De raad heeft zich ter zitting op het standpunt gesteld dat een uitbreiding van de omgangsregeling thans niet in het belang van de kinderen is.
3.9.
Het hof overweegt als volgt.
3.10.
Ingevolge artikel 1:377a van het Burgerlijk Wetboek stelt de rechter op verzoek van de ouders of van een van hen, al dan niet voor bepaalde tijd, een regeling inzake de uitoefening van het omgangsrecht vast.
3.10.1.
Het hof is op grond van de overgelegde stukken en het verhandelde ter zitting van oordeel dat de rechtbank terecht en op goede gronden, die het hof overneemt en tot de zijne maakt, het verzoek van de vader een omgangsregeling vast te stellen zoals weergegeven in het verzoekschrift heeft afgewezen.
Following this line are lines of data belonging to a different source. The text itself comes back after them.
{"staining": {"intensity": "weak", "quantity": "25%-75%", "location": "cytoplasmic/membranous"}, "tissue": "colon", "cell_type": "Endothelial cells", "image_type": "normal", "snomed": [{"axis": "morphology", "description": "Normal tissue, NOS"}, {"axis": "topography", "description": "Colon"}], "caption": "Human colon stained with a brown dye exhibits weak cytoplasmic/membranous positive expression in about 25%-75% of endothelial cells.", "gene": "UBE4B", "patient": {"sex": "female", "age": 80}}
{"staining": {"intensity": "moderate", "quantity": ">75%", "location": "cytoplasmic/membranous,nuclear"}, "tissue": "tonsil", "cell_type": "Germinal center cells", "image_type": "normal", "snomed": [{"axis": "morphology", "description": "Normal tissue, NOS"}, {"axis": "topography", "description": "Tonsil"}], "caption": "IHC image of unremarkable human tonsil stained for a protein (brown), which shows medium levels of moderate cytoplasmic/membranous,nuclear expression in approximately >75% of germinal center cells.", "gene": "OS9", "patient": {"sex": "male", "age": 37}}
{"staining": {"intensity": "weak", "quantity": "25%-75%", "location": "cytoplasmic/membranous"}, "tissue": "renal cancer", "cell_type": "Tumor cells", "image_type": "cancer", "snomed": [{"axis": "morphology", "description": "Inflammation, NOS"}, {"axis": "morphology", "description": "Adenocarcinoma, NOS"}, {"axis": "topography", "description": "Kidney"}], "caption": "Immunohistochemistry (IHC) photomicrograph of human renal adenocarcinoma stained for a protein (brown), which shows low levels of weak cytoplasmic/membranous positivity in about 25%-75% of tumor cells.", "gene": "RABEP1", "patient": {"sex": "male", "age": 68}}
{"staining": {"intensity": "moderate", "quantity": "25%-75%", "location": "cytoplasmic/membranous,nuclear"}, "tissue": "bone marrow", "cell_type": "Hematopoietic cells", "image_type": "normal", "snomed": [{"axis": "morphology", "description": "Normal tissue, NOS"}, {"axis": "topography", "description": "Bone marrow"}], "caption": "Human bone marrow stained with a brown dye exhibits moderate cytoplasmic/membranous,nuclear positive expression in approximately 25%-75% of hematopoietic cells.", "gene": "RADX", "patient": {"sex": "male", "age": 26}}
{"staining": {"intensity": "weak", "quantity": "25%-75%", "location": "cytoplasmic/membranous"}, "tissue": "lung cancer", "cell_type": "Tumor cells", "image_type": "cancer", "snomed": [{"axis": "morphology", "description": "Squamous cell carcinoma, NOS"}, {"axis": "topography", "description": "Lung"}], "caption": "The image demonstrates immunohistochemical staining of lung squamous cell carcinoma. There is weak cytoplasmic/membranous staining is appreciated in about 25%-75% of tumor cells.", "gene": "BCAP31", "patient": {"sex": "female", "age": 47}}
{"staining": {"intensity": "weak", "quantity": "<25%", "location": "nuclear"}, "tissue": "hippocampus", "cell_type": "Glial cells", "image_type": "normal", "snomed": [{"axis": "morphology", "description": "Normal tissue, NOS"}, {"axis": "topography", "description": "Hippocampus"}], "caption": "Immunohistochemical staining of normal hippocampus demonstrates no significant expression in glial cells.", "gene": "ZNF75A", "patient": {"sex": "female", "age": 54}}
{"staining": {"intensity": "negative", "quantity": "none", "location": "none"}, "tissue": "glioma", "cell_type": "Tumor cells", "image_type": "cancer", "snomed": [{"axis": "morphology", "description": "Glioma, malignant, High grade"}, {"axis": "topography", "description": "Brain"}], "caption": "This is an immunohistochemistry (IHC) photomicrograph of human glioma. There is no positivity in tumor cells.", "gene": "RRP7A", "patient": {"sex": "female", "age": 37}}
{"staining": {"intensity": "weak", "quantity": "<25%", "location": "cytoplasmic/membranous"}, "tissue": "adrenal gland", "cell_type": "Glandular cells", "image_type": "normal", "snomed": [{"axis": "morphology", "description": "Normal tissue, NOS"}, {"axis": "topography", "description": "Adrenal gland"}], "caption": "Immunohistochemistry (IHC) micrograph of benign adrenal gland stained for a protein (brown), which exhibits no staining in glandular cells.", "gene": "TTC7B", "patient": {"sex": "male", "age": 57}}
Het hof heeft alleszins begrip voor de wens van de vader om [kind 1] en [kind 2] vaker bij zich te hebben en meer invulling te geven aan zijn vaderrol, doch acht het niet in hun belang de thans bestaande omgangsregeling uit te breiden. Gelet op de forse problematiek waarmee zij kampen, vereisen de opvoeding en begeleiding van [kind 1] en [kind 2] meer dan gemiddelde opvoedingsvaardigheden. Vaardigheden waarover de vader, zo blijkt uit de overgelegde stukken, niet beschikt. De vader heeft daarbij, zoals ook ter zitting van het hof is gebleken, onvoldoende inzicht in de problematiek van [kind 1] en [kind 2]. Een bezoekcontact van anderhalf uur wordt door de Widdonck als het maximaal haalbare ingeschat. Ondanks zijn positieve inzet weet de vader moeilijk invulling te geven aan het contact en gaan de jongens na een uur hun eigen weg en lukt het de vader niet hen sturing en leiding te geven. De verwachting is dan ook dat een uitbreiding van het contact met de vader de relatie tussen de vader en de kinderen te veel zal belasten. Daar komt bij dat het spanningsveld tussen de vader en de moeder een uitbreiding van de omgangsregeling met de vader problematisch maakt, niet in het minst voor [kind 1] en [kind 2].
3.11.
Op grond van het vorenstaande zal het hof de beschikking waarvan beroep bekrachtigen.

4.De beslissing

Het hof:
bekrachtigt de tussen partijen gegeven beschikking van de rechtbank Oost-Brabant van
7 november 2014;
wijst af het meer of anders verzochte.
Deze beschikking is gegeven door mrs. J.H.J.M. Mertens-Steeghs, C.A.R.M. van Leuven en J.U.M. van der Werff en in het openbaar uitgesproken op 30 april 2015.